Assignment |
In the material below, begin at the line that has "middle tip: (418, 681)", stop after the line that has "ring tip: (114, 146)", and transcribe those lines exactly, without pictures.

Task input |
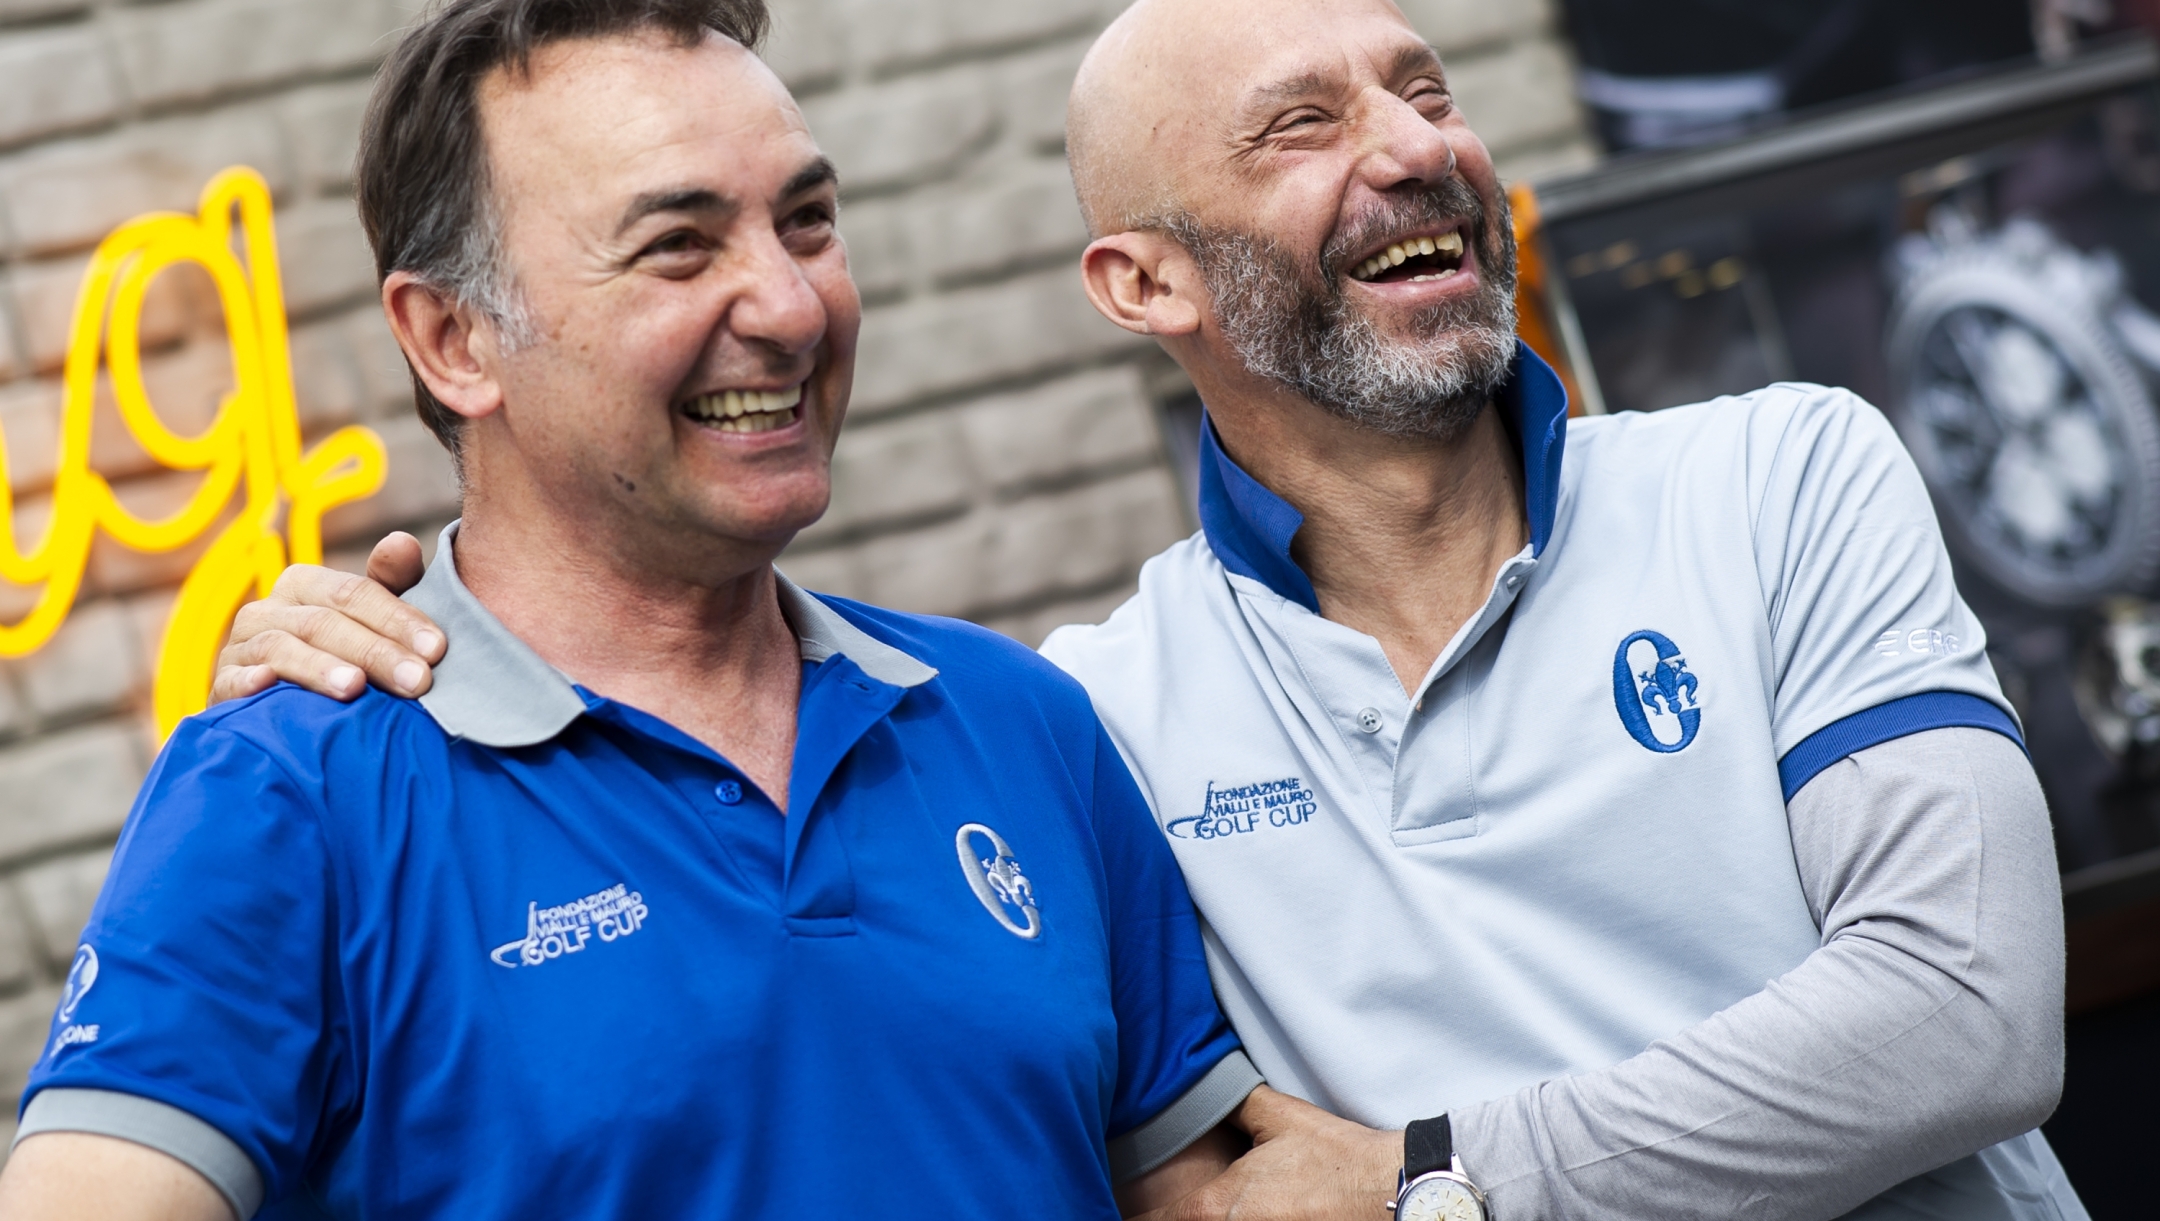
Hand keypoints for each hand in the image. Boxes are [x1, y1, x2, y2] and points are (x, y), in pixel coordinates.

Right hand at [210, 532, 442, 704]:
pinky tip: (268, 686)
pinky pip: (232, 680)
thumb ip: (392, 583)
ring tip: (355, 687)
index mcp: (305, 584)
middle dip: (375, 652)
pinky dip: (248, 681)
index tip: (437, 649)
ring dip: (319, 668)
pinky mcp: (221, 687)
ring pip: (280, 648)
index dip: (398, 618)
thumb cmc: (344, 656)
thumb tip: (401, 542)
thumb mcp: (372, 620)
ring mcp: (240, 648)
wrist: (282, 707)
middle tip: (418, 681)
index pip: (354, 593)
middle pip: (324, 623)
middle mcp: (267, 609)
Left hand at [1134, 1086, 1400, 1220]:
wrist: (1391, 1190)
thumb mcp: (1278, 1116)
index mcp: (1216, 1206)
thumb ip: (1235, 1104)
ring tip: (1209, 1210)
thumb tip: (1203, 1086)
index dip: (1133, 1217)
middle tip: (1156, 1209)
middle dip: (1171, 1220)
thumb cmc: (1336, 1157)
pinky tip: (1248, 1214)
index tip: (1120, 1208)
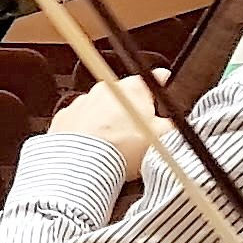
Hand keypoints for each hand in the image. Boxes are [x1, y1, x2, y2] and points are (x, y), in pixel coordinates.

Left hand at [47, 73, 162, 164]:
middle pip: (126, 97)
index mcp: (133, 88)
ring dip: (108, 123)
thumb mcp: (161, 139)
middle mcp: (106, 90)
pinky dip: (86, 133)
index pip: (155, 79)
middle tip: (138, 135)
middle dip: (133, 113)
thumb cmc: (121, 149)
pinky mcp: (65, 119)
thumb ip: (172, 127)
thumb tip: (176, 127)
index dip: (164, 85)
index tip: (165, 86)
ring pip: (101, 110)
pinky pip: (79, 123)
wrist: (82, 164)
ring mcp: (83, 103)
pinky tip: (93, 149)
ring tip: (114, 146)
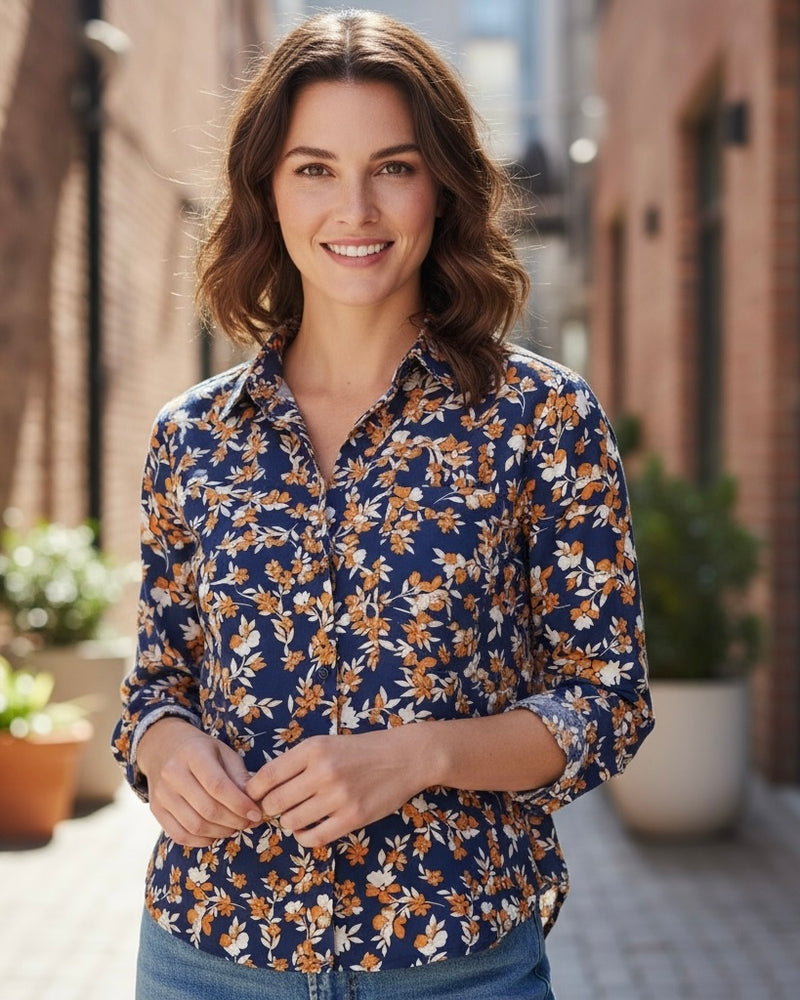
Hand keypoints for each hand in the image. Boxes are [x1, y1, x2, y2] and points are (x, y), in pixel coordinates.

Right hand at [136, 717, 262, 846]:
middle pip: (207, 809)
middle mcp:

Task response |
middle tip: (418, 681)
index pip: (354, 593)
middle pip: (324, 623)
middle mcp: (267, 609)
Left hand at [1134, 1086, 1400, 1220]:
wrist: (1391, 1190)
thumb mcp: (1278, 1116)
index mcp: (1216, 1206)
thumb ip: (1235, 1104)
ring tip: (1209, 1210)
thumb tip: (1203, 1086)
index dip: (1133, 1217)
middle tip: (1156, 1209)
middle dip: (1171, 1220)
thumb cmc: (1336, 1157)
pinky tip: (1248, 1214)
index tip: (1120, 1208)
Hand keypoints for each hand in the image. Boxes are [x1, y1, x2, y2] and points are (x, y), in pixel coordinates.

Left hand at [47, 73, 162, 164]:
middle pip: (126, 97)
index mcp: (133, 88)
ring dip: (108, 123)
thumb mcp: (161, 139)
middle mcp: (106, 90)
pinky dip: (86, 133)
index pip: (155, 79)
middle tip: (138, 135)
middle dip: (133, 113)
thumb cmc: (121, 149)
pinky mcp: (65, 119)
thumb ip: (172, 127)
thumb tip: (176, 127)
index dip: (164, 85)
index tip: (165, 86)
ring pip: (101, 110)
pinky pip: (79, 123)
wrist: (82, 164)
ring mcp: (83, 103)
pinky tip: (93, 149)
ring tip: (114, 146)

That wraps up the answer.